### SELECTED EXTRACT
================================

Duplicate Content in SEO: Detection and Prevention Techniques

Duplicate content in SEO is an old issue. Yet you can still find a lot of websites that experience problems with duplicate content issues. These issues have implications for your Google ranking. This article will show you how to discover, solve, and prevent duplicate content issues both within and outside of your website.

While duplicate content issues will not directly cause a Google ranking penalty, they have other consequences.

First, if you have content that is duplicated, Google may rank according to which page it believes is original and authoritative (determined by its algorithm). This might not be the correct page, or the page you would expect to rank. If that happens, the wrong URLs will show up in the search results. You might have already observed this in one of your websites.

Second, having lots of duplicate content on a website can make it inefficient for crawlers such as Googlebot to find unique content. Unique content, remember, has a positive effect on your website’s ranking. Googlebot might not revisit your website often if you have lots of duplicate content.

Third, duplicate content can dramatically increase the crawlable URLs of your website. Since there are a lot of bots that will crawl your content (e.g. Googlebot), this can eat up a significant portion of your website’s bandwidth and slow it down.

Fourth, your customers might have a problem understanding your website’s content if most of its pages are very similar to each other. This will decrease the value of your website in terms of uniqueness and clarity.

Fifth, cases of severe manipulation, such as building doorway pages (which is against Google’s quality guidelines), can lead to your site being banned in Google.

Sixth, many of the same issues can crop up with duplicate content outside of your website. Though most of the time you cannot prevent this from happening, you must take action if someone has copied your content without your permission, because that is against copyright law.

Finally, if you are just building several domains and copying/syndicating content from other websites, you will not get positive ranking results in Google. This approach, incidentally, is also against search engine guidelines.

================================

### DATA SEGMENT
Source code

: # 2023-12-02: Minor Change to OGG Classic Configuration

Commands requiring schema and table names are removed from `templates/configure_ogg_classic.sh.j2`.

================================

### WORK INSTRUCTIONS
In the duplicate content article, which kind of severe manipulation can lead to a site being banned in Google? The listing has no connection to the duplicate content article.

### RESPONSE TO THE TASK
Building doorway pages.